Spectrophotometric standard stars for performance monitoring are chosen from the sources listed in the following table, and include the HST white dwarf primary standards, and Hamuy standards. If you require an additional standard star not present in this list, please let us know.
|Spectrophotometric standard stars|
|Hamuy et al. (1994, PASP, 106, 566)||-68 deg to +11 deg||330-1030 nm||5 nm|
|Bohlin et al. (1995, AJ, 110, 1316)||+15 deg to +52 deg||100-30000 nm||0.06 nm|
Observers interested in features in the red part of the spectrum, may benefit from telluric corrections depending on the wavelengths of the lines of interest.
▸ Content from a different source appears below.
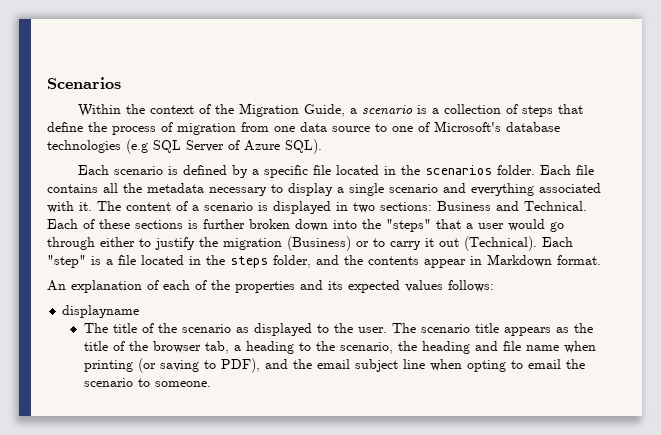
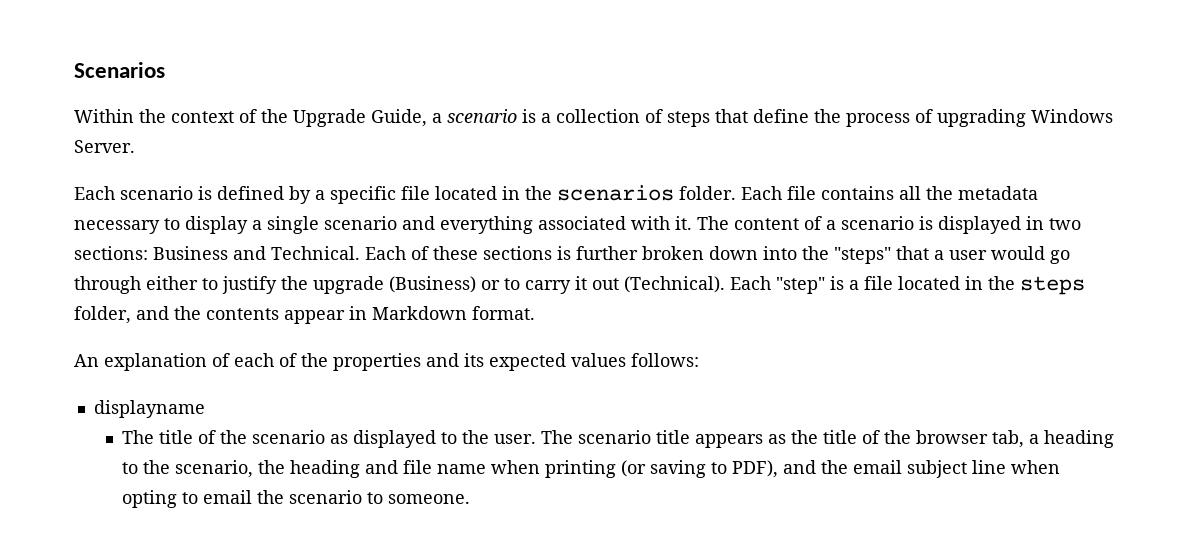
[238,103,299,117] Migration -> [293,109,366,127] Upgrade
[177,121,560,135] [47,139,322,154] migration from one data source to one of Microsoft's database technologies (e.g SQL Server of Azure SQL). -> [937,109,1113,127] [74,140,135,153] upgrading Windows Server.
[223,238,282,250] migration -> [313,276,384,294] upgrade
The selection of a telluric standard depends on the science spectrum, and an appropriate standard may be found here. The telluric standard should match closely the airmass of the target during observations, and is usually taken before the science spectra. Early type stars are preferred, however these have broad lines that needs to be subtracted. Instead, users may also use solar type stars for telluric correction to avoid introducing noise if those are the regions of interest.